Последовательность в достижении поставленных целей не следует смешивать с оценкой общей эффективности экономической политики. С точки зрения режима государственного национализма Александра III денежная реформа 1897 г. (осуществленная уже после смерти императора) являлась блестящим успехом. Всего за полтора десятилетия удалось остановить инфляцию, практически ликвидировать огромный бюджетный дефицит и укрепить репутацию России как идеального заемщика, чья валюта обеспечивалась золотым запасом. С исторической же точки зрения, оценка реформы зависит от конкретных экономических и политических задач, которые стоит считать приоритетными.

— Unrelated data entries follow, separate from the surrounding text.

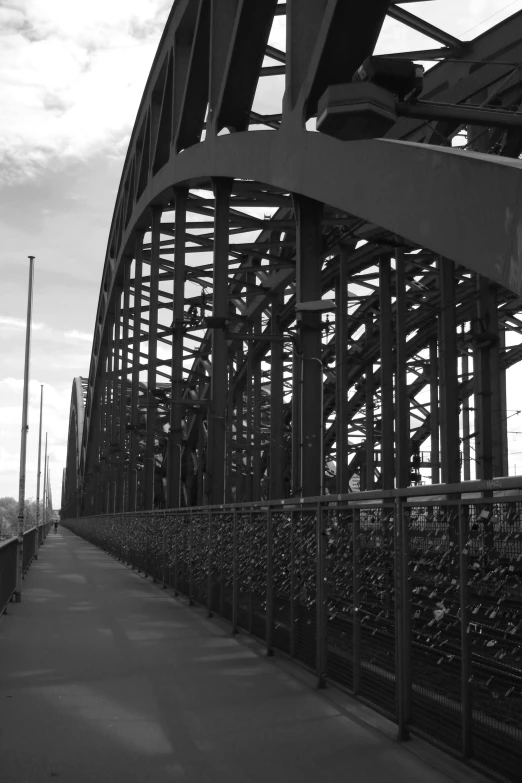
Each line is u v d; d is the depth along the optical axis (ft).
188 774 20.74
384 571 26.55
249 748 23.11
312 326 65.21
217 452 86.02
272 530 40.45
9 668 35.40
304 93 55.72
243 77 80.12
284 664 36.24
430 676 23.17
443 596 22.67
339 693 30.07
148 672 34.50
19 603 63.00
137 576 95.66
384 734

Так, одним из последствий перехода от биметаллической денежной системы (основанной на совокупном запасе золота и серебра и хождении монет из обоих металлов) к золотому стандарту стало резкое сокращение денежной массы. По подсчетам начала ХХ в., в 1899 г. на одного жителя России приходилось в шесть раз меньше находящихся в обращении денег, чем накануне отмены крепостного права в 1857 г. — 25 франков в пересчете на внешнюю «твердую валюту». В то же время в Германии и США денежная масса была в 4.5 раза больше в пересчете на жителя, в Англии — в 5.5 раз, а во Франции — почти в 9 раз (218 франков). Оборотной стороной стабильности финансовой системы стал острый дефицит капитала. Не удивительно, что ориентирующийся на идеал экономической автономности режим Александра III вынужден был обратиться к массовому кредитованию за рубежом — пусть и на новых условиях, в качестве «инвестиций», а не спекулятивных вложений в перекредитуемые казначейские ценные бумаги. Понятным также становится неожиданный поворот Российской империи к стратегическому партнерству с Францией — хотя и республикой, зато обладающей самым большим ресурсом свободных денежных средств.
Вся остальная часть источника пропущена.